Linda sighed. “Maybe.”

“Maybe?”

She nodded. “I think she knows who it was but won’t say.”

“Why would she protect somebody?”

“I’m not sure.” Pause. “I’ve been having terrible thoughts lately.”

“Oh?”

“I’ve been thinking that Susan may have done this.”

“Your daughter?”

“Yes.” Pause. “She’s very, very jealous of Molly. Molly — well, a few of Susan’s boyfriends have fallen in love with Molly over the last year or so. About a month ago, Susan made up with this boy, Paul, the one who’d fallen in love with Molly. But then she came home one night and found Paul drunk in the living room putting the moves on Molly.”

“You really think it’s possible that Susan could do something like this?”

“She’s been upstaged by Molly all her life. Even as a baby, Molly sort of unhinged people. I mean, she’s the most beautiful girl I’ve ever seen.

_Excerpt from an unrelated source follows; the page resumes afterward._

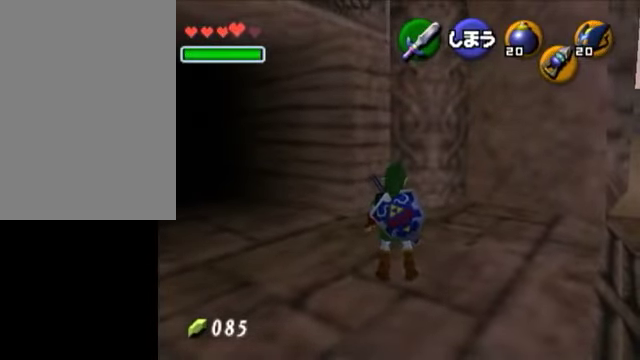
{"buttons": [], "left_stick": "center", "right_stick": "center", "events": []}
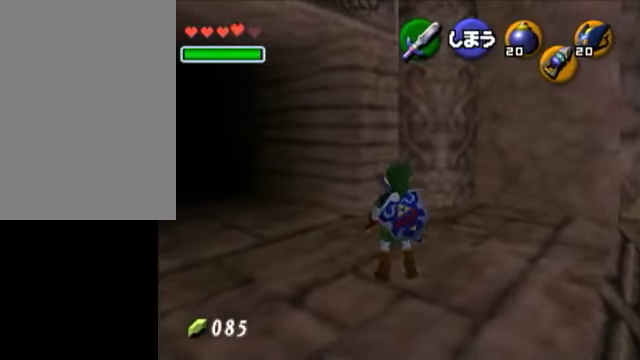
{"buttons": [], "left_stick": "center", "right_stick": "center", "events": [[50, "L1", "down"], [300, "L1", "up"]]}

And I think I’m being objective about that.”

“Anybody else who might have done it?”

“The police are talking to one of Molly’s teachers, this Mr Meacham. That’s another thing my girls didn’t tell me until after this happened. It seems this Mr Meacham offered to leave his wife and daughter for Molly. He’s forty-three years old. My God.”

“Anybody else you can think of?”

After another drink was set down in front of her, she said, “I have to tell you something. It’s so ridiculous, it pisses me off to even repeat it.”

I just waited for her to say it.

“Last night, my dear sweet daughter Susan accused me of slashing Molly’s face.”

Calmly as I could, I said, “Why would she say something like that?”

“I’m kind of embarrassed telling you the rest.”

“Maybe it’ll make you feel better.”

“I trashed Molly’s room.”

“When?”

“Late August, I guess.”

“Why?”

“Brad.”

“The guy from the travel agency?”

“Uh-huh. He’d started phoning her — Molly, I mean — when I wasn’t there. Then one night he came right out and asked me. I mean, I suspected something was wrong. He hadn’t touched me in two weeks. Then this one night he said, ‘Would it really piss you off if I asked Molly out?’ I didn’t want to let him know how pissed I was, so I just said that I didn’t think that was such a great idea. But I said it in this real calm voice. I told him that technically she wouldn’t reach the age of consent until October, and he said he’d wait. Then after he left — I sat in the den and got really drunk and then I went upstairs and started screaming at Molly. Then I started trashing her room.”

She started crying. “My own daughter, and I treated her that way.”

I changed the subject quickly. “You mentioned Susan’s ex-boyfriend.”

“Paul.”

“Tell me about him.”

“Right. He calls Molly four times a day. He says he doesn’t care about her face being cut up. He loves her. His parents have called me, they’re so worried about him. He went from As to Ds last semester. They want him to see a shrink. When Molly won’t come to the phone, he gets furious.”

“And you think Molly might know who did it?”

“I think so. Would you talk to her?”

“It’d probably be easier if you went through the agency. Ask them to assign me to you. I don’t really have much time for any freelance on the side.”

“Fine. I’ll call them tomorrow. I really appreciate this, Jack.” Then: “Oh, God.”

“What?”

“It’s almost ten. I’m supposed to meet somebody at ten-fifteen way across town.” She shrugged. “Met somebody new at the agency. He’s a little older than Brad.”

“Sixteen?”

She smiled. “Wise ass.” Then: “I really am sorry. You know, about Brad and everything.”

“I survived.”

“I’d always be willing to see you again.”

“I never take handouts except at Christmas time.”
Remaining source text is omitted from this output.